→ **TINDAKAN DIPERLUKAN**:
Dalam teks tentang sebab makanan diharamkan, apa saja contoh yang diberikan ulama Hambali untuk sesuatu yang dianggap jijik dan terlarang dikonsumsi?

→ **CUPLIKAN HALAMAN**:
5 Sebab Makanan Diharamkan (3)
Berikut adalah bahasan terakhir mengenai sebab-sebab makanan diharamkan. Moga bermanfaat.
Sebab keempat: Dianggap jijik bagi orang yang memiliki tabiat yang selamat.
Ulama Syafi’iyah mencontohkan seperti menelan ludah, menelan keringat dan menelan mani. Contoh-contoh yang disebutkan tadi asalnya sesuatu yang suci yang berasal dari manusia. Namun diharamkan menelan (memakannya) karena dianggap menjijikkan. Namun ulama Syafi’iyah mengecualikan sesuatu yang dinilai menjijikkan tadi jika tujuannya adalah untuk mencuci tangan, maka pada saat ini tidaklah haram.
Ulama Hambali mencontohkan sesuatu yang dianggap jijik dan terlarang untuk dikonsumsi, seperti kotoran manusia atau hewan, kencing, dan kutu. Namun patut dipahami di sini bahwa ulama Hambali berpendapat bahwa kotoran hewan yang hewan tersebut halal kita makan dagingnya, kotoran tersebut tetap suci, begitu pula kencingnya. Yang dinyatakan haram adalah mengonsumsi kotoran atau kencing tersebut karena itu adalah suatu hal yang menjijikkan.

Data pelacakan korespondensi titik:

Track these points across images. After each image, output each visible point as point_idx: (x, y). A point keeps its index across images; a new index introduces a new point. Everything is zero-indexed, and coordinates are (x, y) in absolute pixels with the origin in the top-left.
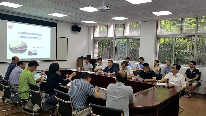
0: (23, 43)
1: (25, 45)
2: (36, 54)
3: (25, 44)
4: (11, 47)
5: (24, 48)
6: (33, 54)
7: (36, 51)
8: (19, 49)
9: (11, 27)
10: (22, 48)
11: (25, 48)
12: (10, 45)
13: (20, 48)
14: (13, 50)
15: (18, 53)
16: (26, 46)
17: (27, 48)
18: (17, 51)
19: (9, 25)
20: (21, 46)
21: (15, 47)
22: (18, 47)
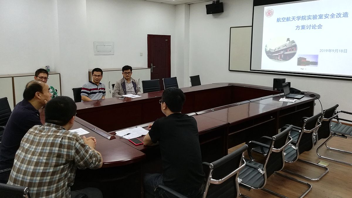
0: (288, 42)
1: (293, 44)
2: (315, 63)
3: (293, 42)
4: (268, 49)
5: (290, 51)
6: (308, 63)
7: (316, 57)
8: (282, 52)
10: (286, 50)
11: (293, 50)
12: (266, 46)
13: (282, 50)
14: (271, 55)
15: (278, 60)
16: (295, 46)
17: (296, 50)
18: (277, 56)
19: (267, 11)
20: (285, 47)
22: (279, 49)
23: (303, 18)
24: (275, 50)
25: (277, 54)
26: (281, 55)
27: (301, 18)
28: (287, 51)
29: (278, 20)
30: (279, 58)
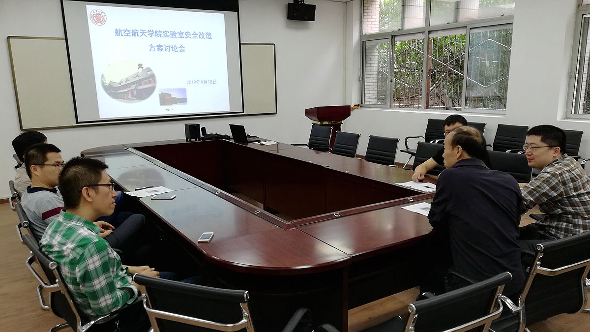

→ **JAWABAN ANDA**:
Kotoran manusia atau hewan, kencing, dan kutu.